Most of us are suffering from a crisis in relationships. There are so many reasons for this crisis such as the pulls and pressures of the busy life, office stress, lack of me time, social media, increased screen time, and so on. However, the most crucial factor responsible for the crisis in relationships is the obsession with self. When a person gets disconnected from the divine inside, he becomes quite insecure and fearful. He feels as if he lacks something and he tries to become complete by acquiring the external objects. He seeks pleasure from different things in the material world such as eating a variety of foods, watching movies, roaming around, going to different places, shopping, buying expensive clothes, and so on. All these things give small doses of pleasure that make such a person feel happy for the time being. However, such pleasure fades away very fast leaving such a person more discontented and dissatisfied.
In a state of utter dissatisfaction and discontentment, such people start using the relationships as well for their selfish interests to get that little amount of pleasure. Such as pleasure may come from relationships in different forms. Either the relationships may be the source of making the means available such as money or power. Or the relationships may be a source of entertainment like playing games together or having chit-chat together to pass the time.
Such selfish interests generally last because both the partners in the relationships have similar interests. Both provide some pleasure to each other or both are the source of entertainment to each other. However, we often see crises in such relationships. There may be multiple reasons for such a crisis. Firstly, the crisis may be driven by greed. Both partners may get fixated on their desires quite strongly raising their expectations high making it difficult for the other partner to fulfill the same. This happens quite often in the world. The more we run seek pleasures and run after them, the more we feel discontented and dissatisfied. Neurologically, there is no difference between seeking pleasure and taking drugs. They both make us addicted and the next desire is stronger than the earlier. When both partners are addicted to such pleasures, there are high expectations and continuous demand making these relationships quite difficult. Most of these discords remain under the carpet because of the social taboos and people keep suffering their entire lives in such painful relationships.
Secondly, the crisis may be driven by the circumstances. They may face testing circumstances where for example one of the partners falls critically ill or gets certain responsibility that takes away his time and attention and the other partner is unable to adjust to the same. The other partner wants the time and attention as was required earlier.
Thirdly, the crisis may be driven by life choices. Both partners may develop different tastes and preferences. What one likes may not look attractive to the other and slowly they may drift apart since their intersection keeps shrinking and reaches a point when they have very little things in common to sustain them together.
Fourthly, the crisis may be driven by the fundamental flaws at the core of such relationships. Since the relationship is based on seeking and the seeking is never going to satiate us until we connect to our soul, slowly this feeling of dissatisfaction sinks into the relationships. Two unhappy souls can not make each other happy. They keep pretending that they are enjoying the relationships, but back in the bedroom, there are perpetual fights and discords.
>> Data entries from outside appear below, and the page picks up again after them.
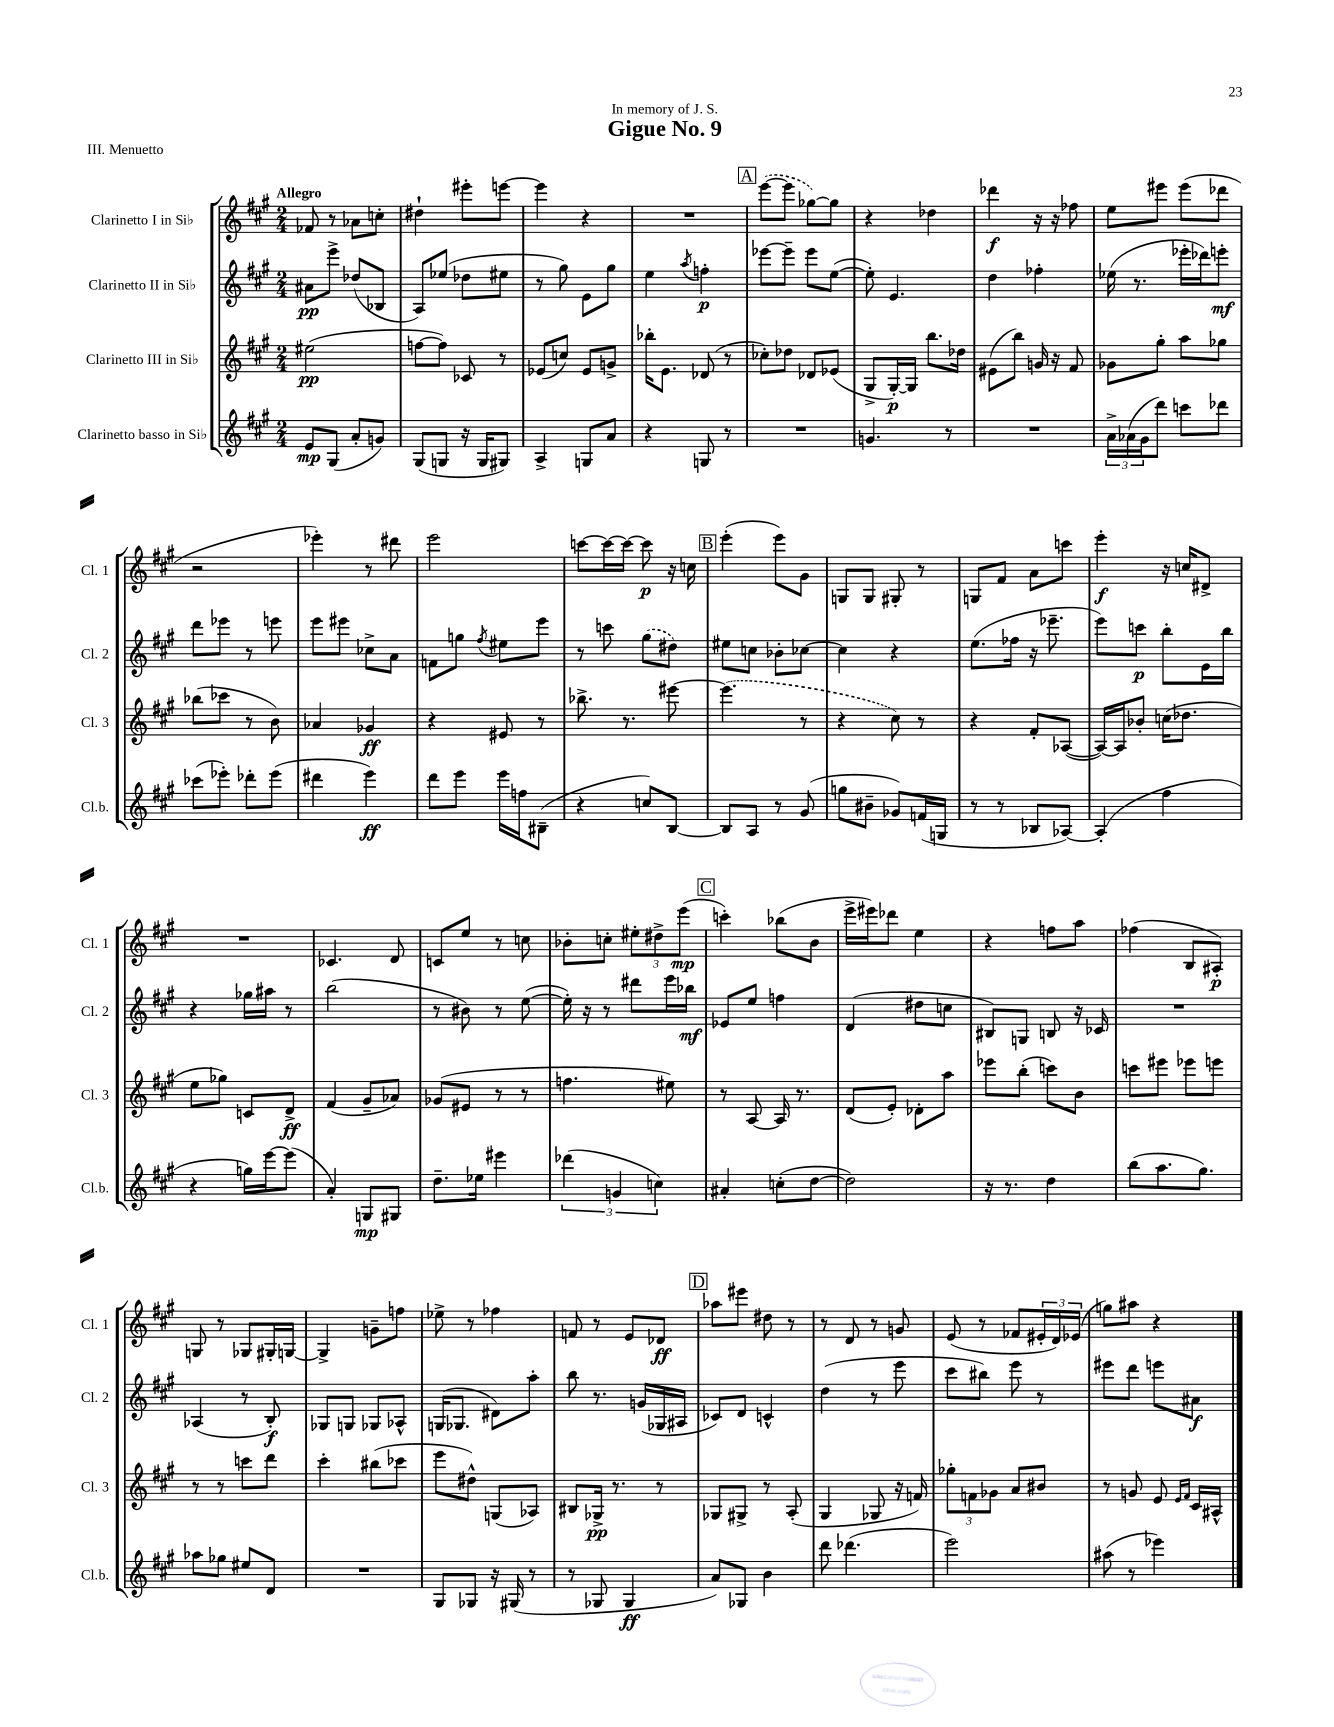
\header { title = "Gigue No. 9" dedication = "In memory of J. S." piece = "III. Menuetto" }
<<
\new StaffGroup <<
\new Staff = "s0" \with { instrumentName = "Clarinetto I in Sib" shortInstrumentName = "Cl. 1" } {
    \clef treble \key a \major \numericTimeSignature \time 2/4 \tempo "Allegro"
    fes'8 r8 aes'8 c''8-. |
    dis''4-! eis'''8-. e'''8~ |
    e'''4 r4 |
    R2 |
    \mark \markup { \box "A" } \once \slurDashed e'''8~( e'''8 ges''8~) ges''8 |
    r4 des''4 |
    des'''4\f r16 r16 fes''8 |
    e''8 eis'''8 eis'''8( des'''8 |
    r2 |
    ees'''4-.) r8 dis'''8 |
    e'''2 |
    c'''8~ c'''16~ c'''16~ c'''8\p r16 c''16 |
    \mark \markup { \box "B" } e'''4-.( e'''8) gis'8 |
    g8 g8 gis8-. r8 |
    g8 fis'8 a'8 c'''8 |
    e'''4-.\f r16 c''16 dis'8-> |
    R2 |
    ces'4. d'8 |
    c'8 e''8 r8 c''8 |
    bes'8-. c''8-. \tuplet 3/2 { eis''8-. dis''8-> e'''8\mp( } |
    \mark \markup { \box "C" } c'''4-.) bes''8( b'8 |
    e'''16-> eis'''16) des'''8 e''4 |
    r4 f''8 a''8 |
    fes''4( b8 ais8-.\p) |
    g8 r8 ges8 gis16-. g16~ |
    g4-> g'8-- f''8 |
    ees''8-> r8 fes''4 |
    f'8 r8 e'8 des'8\ff |
    \mark \markup { \box "D" } aes''8 eis'''8 dis''8 r8 |
    r8 d'8 r8 g'8 |
    e'8( r8 fes'8 \tuplet 3/2 { eis'16-. d'16) ees'16( } |
    g''8) ais''8 r4 \bar "|." |
}
\new Staff = "s1" \with { instrumentName = "Clarinetto II in Sib" shortInstrumentName = "Cl. 2" } {
    \clef treble \key a \major \numericTimeSignature \time 2/4
    ais'8\pp e'''8-> des''8( bes8 |
    a8) ees''8( des''8 eis''8 |
    r8 gis''8) e'8 gis''8 |
    e''4 \acciaccatura { a''8 } f''4-.\p |
    \mark \markup { \box "A" } ees'''8~ ees'''8-- ees'''8 e''8~( |
    e''8-.) e'4. |
    d''4 fes''4-. |
    ees''16( r8. ees'''16-. des'''16) e'''8-.\mf |
    d'''8 ees'''8 r8 e'''8 |
    e'''8 eis'''8 ces''8-> a'8 |
    f'8 g''8 \acciaccatura { fis''8 } eis''8 e'''8 |
    r8 c'''8 \once \slurDashed gis''8( dis''8) |
    \mark \markup { \box "B" } eis''8 c''8 bes'8-. ces''8~ |
    ces''4 r4 |
    e''8.( fes''16 r16 ees'''8.-- |
    e'''8) c'''8\p b''8-. e'16 b''16 |
    r4 ges''16 ais''16 r8 |
    b''2( |
    r8 bis'8) r8 e''8~( |
    e''16-.) r16 r8 dis'''8 e'''16 bes''16\mf |
    \mark \markup { \box "C" } ees'8 e''8 f''4 |
    d'4( dis''8 c''8 |
    bis8) g8 b8 r16 ces'16 |
    R2 |
    aes4( r8 b8-.\f) |
    ges8 g8 ges8 aes8-^ |
    g16( ges8. dis'8) a''8-. |
    b''8 r8. g'16( ges16 ais16 |
    \mark \markup { \box "D" } ces'8) d'8 c'4-^ |
    d''4( r8 e'''8 |
    cis'''8 bis''8) e'''8 r8 |
    eis'''8 d'''8 e'''8 ais'8\f \bar "|." |
}
\new Staff = "s2" \with { instrumentName = "Clarinetto III in Sib" shortInstrumentName = "Cl. 3" } {
    \clef treble \key a \major \numericTimeSignature \time 2/4
    eis''2\pp( |
    f''8~ f''8) ces'8 r8 |
    ees'8( c''8) ees'8 g'8-> |
    bes''16-. e'8. des'8( r8 |
    \mark \markup { \box "A" } ces''8-.) des''8 des'8 ees'8( |
    gis8-> gis16~-.\p) gis16 b''8. des''16 |
    eis'8( b''8) g'16 r16 fis'8 |
    ges'8 gis''8-. a''8 ges''8 |
    bes''8( ces'''8 r8 b'8) |
    aes'4 ges'4\ff |
    r4 eis'8 r8 |
    bes''8.-> r8. eis'''8~ |
    \mark \markup { \box "B" } \once \slurDashed eis'''4.( r8 |
    r4 cis''8) r8 |
    r4 fis'8-. aes8~( |
    aes16~) aes16 bes'8-. c''16( des''8. |
    e''8 ges''8) c'8 d'8->\ff |
    fis'4( gis'8-- aes'8) |
    ges'8( eis'8 r8 r8 |
    f''4. eis''8) |
    \mark \markup { \box "C" } r8 a8~ a16 r8. |
    d'8( e'8-.) des'8-. a''8 |
    ees'''8 b''8-.( c'''8) b'8 |
    c'''8 eis'''8 ees'''8 e'''8 |
    r8 r8 c'''8 d'''8 |
    cis'''4-. bis''8( ces'''8 |
    e'''8 dis''8-^) g8( aes8) |
    bis8 ges16->\pp r8. r8 |
    \mark \markup { \box "D" } ges8 gis8-> r8 a8-.( |
    gis4 ges8 r16 f'16) |
    \tuplet 3/2 { ges''8-. f'8 ges'8 } a'8 bis'8 |
    r8 g'8 e'8 \grace { e'16 fis'16 } cis'16 ais16-^ \bar "|." |
}
\new Staff = "s3" \with { instrumentName = "Clarinetto basso in Sib" shortInstrumentName = "Cl.b." } {
    \clef treble \key a \major \numericTimeSignature \time 2/4
    e'8\mp gis8( a'8-. g'8) |
    gis8( g8 r16 g16 gis8) |
    a4-> g8 a'8 |
    r4 g8 r8 |
    \mark \markup { \box "A" } R2 |
    g'4. r8 |
    R2 |
    \tuplet 3/2 { a'16-> aes'16( gis'16 } d'''8) c'''8 des'''8 |
    ces'''8( ees'''8-.) des'''8-. ees'''8( |
    dis'''4 e'''4\ff) |
    d'''8 e'''8 e'''16 f''16 bis8--( |
    r4 c''8) b8~ |
    \mark \markup { \box "B" } b8 a8 r8 gis'8( |
    g''8 bis'8-- ges'8) f'16( g16 |
    r8 r8 bes8 aes8~) |
    aes4-.( fis''4 |
    r4 g''16) e'''16~ e'''8( |
    a'4-.) g8\mp gis8 |
    d''8.-- ees''16 eis'''4 |
    \tuplet 3/2 { des'''4( g'4 c''4) } |
    \mark \markup { \box "C" } ais'4-. c''8-.( d''8~ |
    d''2) |
    r16 r8. d''4 |
    b''8( a''8. gis''8.) |
    aes''8 ges''8 eis''8 d'8 |
    R2 |
    gis8 ges8 r16 gis16( r8 |
    r8 ges8 ges4\ff |
    \mark \markup { \box "D" } a'8) ges8 b'4 |
    d'''8 des'''4.( |
    e'''2) |
    ais''8( r8 ees'''4) \bar "|." |
}
>>
>>
\layout { \context { \Score \remove "Bar_number_engraver" } }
I feel that unless we connect to ourselves, we can never connect to others. Till we connect to ourselves, we are just taking an escape to find pleasures and the more we try to find pleasures the more we run away from the natural state of happiness. If we join others in that state of confusion, the very foundation of the relationship is faulty and that is never going to make us happy. That is why whenever we feel a crisis in the relationship, we need to realize that there is an urgency to look inside rather than at the partner. Otherwise, we will just end up wasting our lives by blaming others without realizing that nobody can make us happy because we ourselves are running away from that natural state of happiness. The moment we connect to the inner self, we do not seek anything in the relationships. Rather we just like to share that place and joy with others and if both partners connect to their souls, that turns the relationship into a reflection of the divine bliss.